E soggiunse, forse per addolcire
o spiegare quell'affermazione singolare:
«Quel giovane ha la bosse del
matrimonio.»
La sera stessa, mentre stava per
andarsene, disse ad Alberto:
«Ve l'avevo detto che avreste
finito per sposarla voi. Siete fatti l'uno per l'altra.»
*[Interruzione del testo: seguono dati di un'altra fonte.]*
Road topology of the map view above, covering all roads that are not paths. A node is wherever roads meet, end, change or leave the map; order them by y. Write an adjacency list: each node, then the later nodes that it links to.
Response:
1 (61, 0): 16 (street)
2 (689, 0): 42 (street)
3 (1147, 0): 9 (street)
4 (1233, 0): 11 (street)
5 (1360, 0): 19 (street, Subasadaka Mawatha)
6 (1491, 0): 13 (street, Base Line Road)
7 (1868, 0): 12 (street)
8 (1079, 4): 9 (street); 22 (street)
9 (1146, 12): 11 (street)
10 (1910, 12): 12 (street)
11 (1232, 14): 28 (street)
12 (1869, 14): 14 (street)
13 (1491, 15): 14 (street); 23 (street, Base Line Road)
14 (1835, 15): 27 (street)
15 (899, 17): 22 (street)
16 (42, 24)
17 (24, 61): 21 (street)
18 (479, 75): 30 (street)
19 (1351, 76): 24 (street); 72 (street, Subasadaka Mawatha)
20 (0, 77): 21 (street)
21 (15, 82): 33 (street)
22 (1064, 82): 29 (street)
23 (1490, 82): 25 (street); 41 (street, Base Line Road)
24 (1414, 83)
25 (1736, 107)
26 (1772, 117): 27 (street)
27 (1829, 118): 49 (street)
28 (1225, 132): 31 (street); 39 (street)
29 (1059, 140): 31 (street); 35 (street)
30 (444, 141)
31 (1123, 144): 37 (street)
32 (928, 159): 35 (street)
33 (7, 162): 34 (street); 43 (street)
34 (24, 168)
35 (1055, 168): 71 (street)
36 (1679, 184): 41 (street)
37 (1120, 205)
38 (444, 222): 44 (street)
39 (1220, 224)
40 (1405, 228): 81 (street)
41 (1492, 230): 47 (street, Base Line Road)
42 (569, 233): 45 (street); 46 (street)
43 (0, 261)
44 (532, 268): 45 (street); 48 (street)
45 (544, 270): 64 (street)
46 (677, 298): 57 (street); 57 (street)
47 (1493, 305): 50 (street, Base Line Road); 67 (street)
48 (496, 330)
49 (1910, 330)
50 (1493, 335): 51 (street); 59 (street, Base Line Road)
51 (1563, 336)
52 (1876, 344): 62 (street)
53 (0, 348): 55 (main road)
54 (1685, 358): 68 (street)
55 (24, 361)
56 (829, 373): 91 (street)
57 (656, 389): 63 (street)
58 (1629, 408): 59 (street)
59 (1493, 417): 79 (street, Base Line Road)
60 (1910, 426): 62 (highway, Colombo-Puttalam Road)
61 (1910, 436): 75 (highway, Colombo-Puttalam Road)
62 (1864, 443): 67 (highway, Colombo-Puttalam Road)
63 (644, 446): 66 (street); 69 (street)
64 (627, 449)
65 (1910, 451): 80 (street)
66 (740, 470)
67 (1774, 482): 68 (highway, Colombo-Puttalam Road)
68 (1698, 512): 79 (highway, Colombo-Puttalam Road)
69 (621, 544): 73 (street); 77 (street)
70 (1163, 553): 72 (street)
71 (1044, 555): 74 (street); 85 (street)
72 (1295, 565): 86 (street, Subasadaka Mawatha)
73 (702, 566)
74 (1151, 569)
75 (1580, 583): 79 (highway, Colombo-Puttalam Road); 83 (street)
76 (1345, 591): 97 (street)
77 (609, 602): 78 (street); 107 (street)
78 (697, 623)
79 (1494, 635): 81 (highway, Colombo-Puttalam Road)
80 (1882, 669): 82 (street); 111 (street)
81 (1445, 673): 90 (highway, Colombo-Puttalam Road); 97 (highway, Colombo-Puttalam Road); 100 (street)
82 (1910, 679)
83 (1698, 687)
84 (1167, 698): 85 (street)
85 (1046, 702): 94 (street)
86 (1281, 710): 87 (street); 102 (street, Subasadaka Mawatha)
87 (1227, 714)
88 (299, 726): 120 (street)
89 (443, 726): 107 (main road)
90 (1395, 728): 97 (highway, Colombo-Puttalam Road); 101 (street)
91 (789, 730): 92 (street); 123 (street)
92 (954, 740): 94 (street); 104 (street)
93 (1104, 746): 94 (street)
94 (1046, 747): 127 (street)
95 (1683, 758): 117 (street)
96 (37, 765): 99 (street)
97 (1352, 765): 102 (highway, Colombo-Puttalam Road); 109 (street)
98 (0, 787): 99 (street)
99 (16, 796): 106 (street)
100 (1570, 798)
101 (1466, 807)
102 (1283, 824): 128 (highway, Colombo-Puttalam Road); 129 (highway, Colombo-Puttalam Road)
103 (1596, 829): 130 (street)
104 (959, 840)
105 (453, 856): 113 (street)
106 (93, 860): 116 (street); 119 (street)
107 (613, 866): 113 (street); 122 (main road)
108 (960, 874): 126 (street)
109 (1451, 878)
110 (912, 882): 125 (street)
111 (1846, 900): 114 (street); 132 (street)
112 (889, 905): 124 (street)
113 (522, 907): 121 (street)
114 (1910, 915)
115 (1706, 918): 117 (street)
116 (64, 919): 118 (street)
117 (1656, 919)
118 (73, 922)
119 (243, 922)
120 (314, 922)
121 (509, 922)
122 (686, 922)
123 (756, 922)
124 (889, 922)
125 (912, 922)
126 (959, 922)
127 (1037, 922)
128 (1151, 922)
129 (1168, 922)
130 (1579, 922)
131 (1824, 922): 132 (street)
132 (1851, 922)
E gli volse le spalle. Partendo
non si accorse del saluto di lui, e non gli rispose; ad un tratto, tornando
indietro, e stendendogli la mano:
«A proposito, le mie
felicitazioni» gli disse.
Velleda amava moltissimo il suo fidanzato;
ma l'amava com'ella poteva amare, con molta riservatezza, e un po' freddamente
in apparenza. Alberto invidiava a lei l'inalterabile disinvoltura e il dominio
di sé stessa. L'elettricità di cui era carica l'anima ardente di lei, celavasi
sotto un esteriore glaciale, e scoppiettava solamente in qualche lampo degli
occhi, o nella reticenza di un sorriso, o in una stretta di mano più lunga del
solito, mentre si separavano sull'uscio: che metteva nel giardino. Quel pudore
elegante aveva la sua leggiadrìa.
La signora Manfredini sembrava la
vera amante di Alberti; lo lisciava, lo carezzava, lo adulava, se lo teneva
attaccato ai panni, e gli accordava l'onore di offrirle il braccio molto
spesso, assai più spesso ch'egli non avrebbe desiderato. Qualcheduno degli
amici di casa avea domandato quale delle due Manfredini sposasse il marchese
Alberti.
Il matrimonio era stato fissato
pel settembre. Le signore Manfredini sarebbero andate in giugno a Livorno, e
Alberti dovea andare a raggiungerle, dopo aver fatto una corsa pei suoi poderi,
e date le disposizioni per certi restauri che occorrevano ad una villetta sul
lago di Como, che lo zio Bartolomeo avea salvato dal naufragio delle sostanze
paterne, e nella quale gli sposi dovevano andare a passare l'autunno.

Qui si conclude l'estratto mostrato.